Your task is to find every line of the data that holds the string "Markup" and copy it.
---- DATA FOR THE TASK
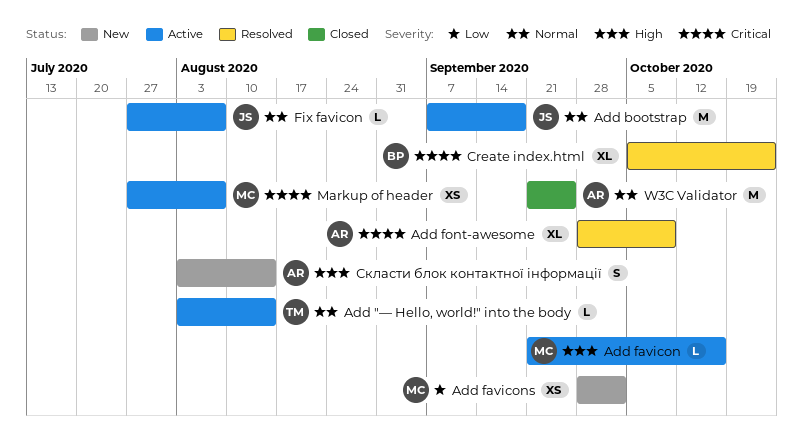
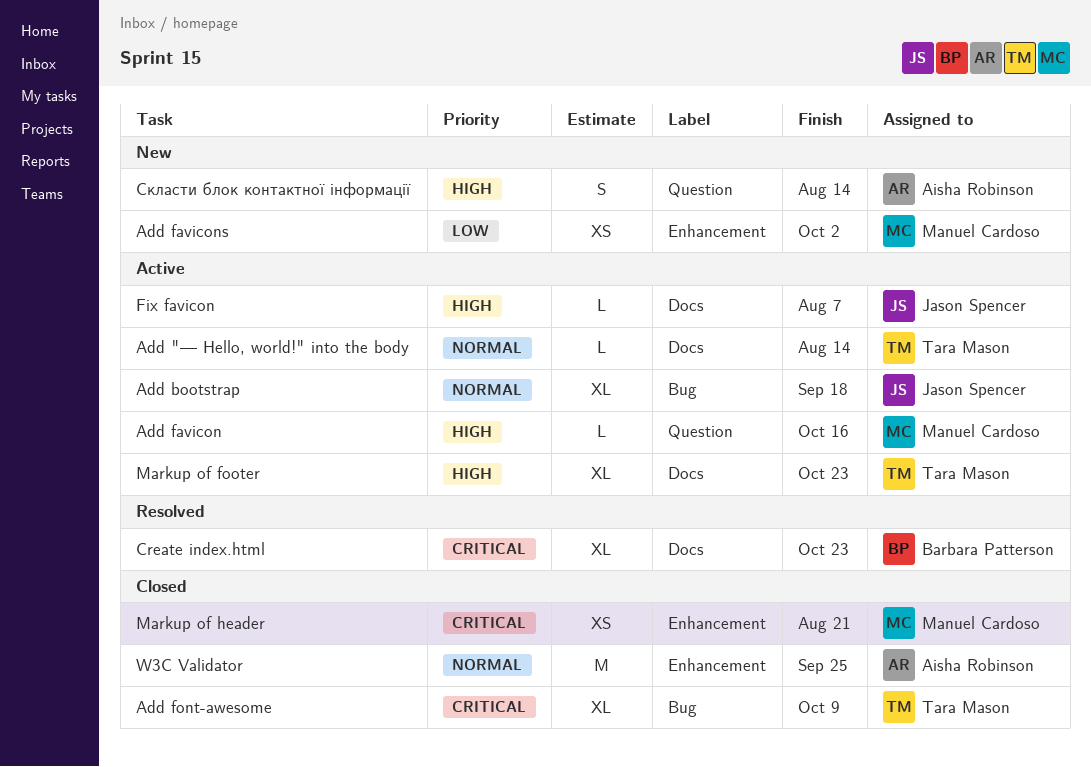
Add bootstrap, estimate: M -> XL
Add font-awesome, status: Resolved -> Closed
Add font-awesome, owner: Aisha Robinson -> Tara Mason
Fix favicon, priority: Normal -> High
Markup of footer: none -> present
Markup of header, status: Active -> Closed
Markup of header, due: Aug 7 -> Aug 21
--------
[EXERCISE RESULT]
Markup of footer: none -> present
Markup of header, status: Active -> Closed
Markup of header, due: Aug 7 -> Aug 21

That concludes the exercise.